Many authors in the country and internationally have published important scientific papers about the characteristics of MRI changes in the postoperative of asymptomatic (no complaints) patients who had a successful lumbar disc operation. They found that there was no good correlation between symptoms and MRI images during that period. The MRI showed changes that mimic (look-like) the pre-surgical images; however, the patients were doing very well from the clinical standpoint. These MRI changes could sometimes persist for up to a year.

Scott Boden, MD published an article in Radiology, 1992, where he states that in the postoperative, the normal and typically expected enhancement pattern: “was indistinguishable from that seen with a recurrent (re-appearance) or a residual (the herniation was not taken out completely) disk fragment surrounded by scar or inflammatory tissue” and continues:  “Decisions about surgery made on the basis of MR studies obtained during the first 3 to 6 months postoperatively must be carefully considered”.

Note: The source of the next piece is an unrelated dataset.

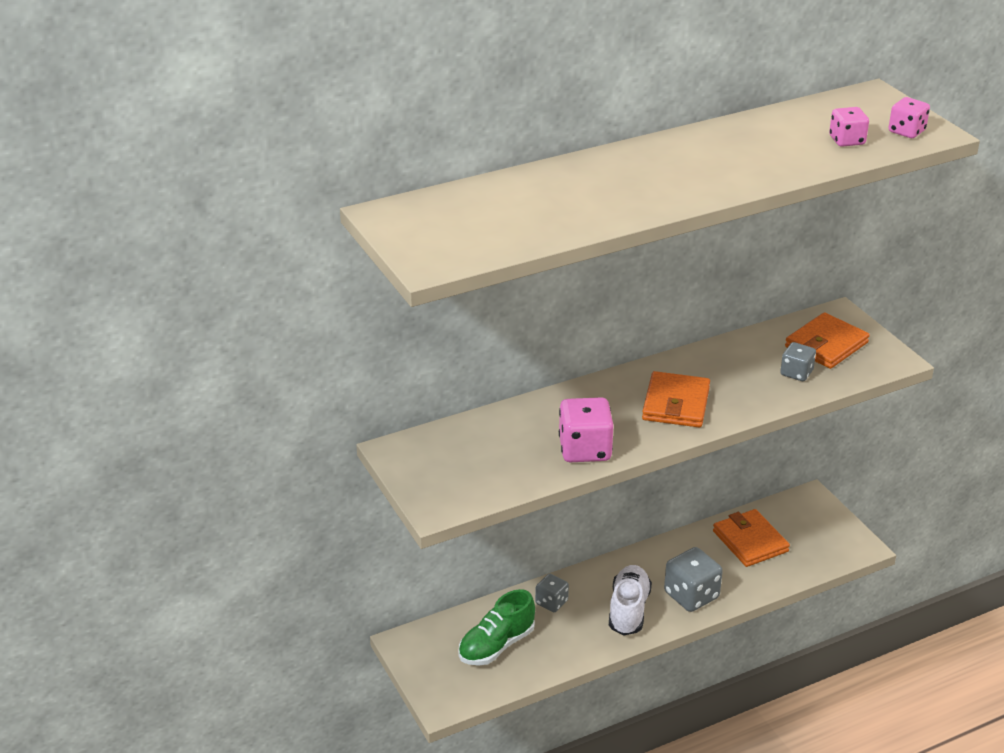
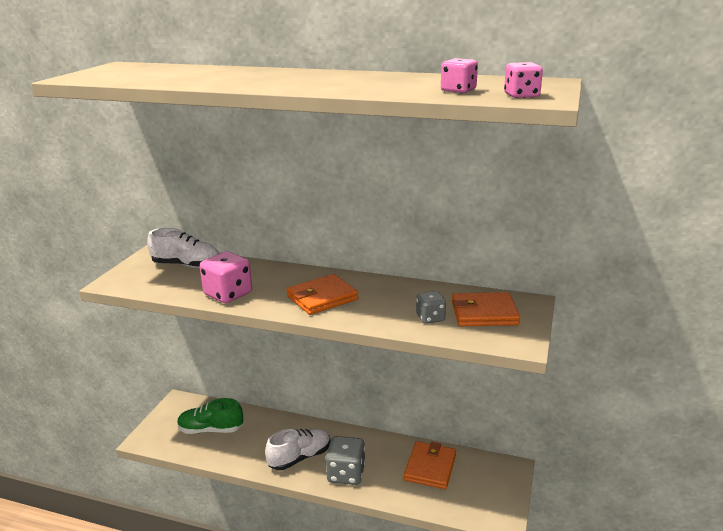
camera: 45 degrees right, 10 degrees down
grey dice [535,574,569,612] -> none
none -> white shoe [147,228,219,268]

Andrew Deutsch, MD (Spine 1993) performs MRI studies in 23 asymptomatic patients 1 year after successful lumbar disc operations. He found that 50 % of the patients showed posterior disc problems that mimicked the original herniated disc problem. He went on to describe 15% of cases in which no change or an even greater disc problem was shown in the MRI after a year of successful disc operation.

Even though these studies were performed in patients that did not have (or had minimal) symptoms, I wouldn’t like to give the false impression that post-surgical MRI studies are useless. Under special circumstances, they could add valuable information when ordered at the proper time. In conjunction with the clinical picture and an in-depth analysis of the actual films,  these radiological studies could help the surgeon determine what is the best course of action for one’s particular case during the postoperative recovery.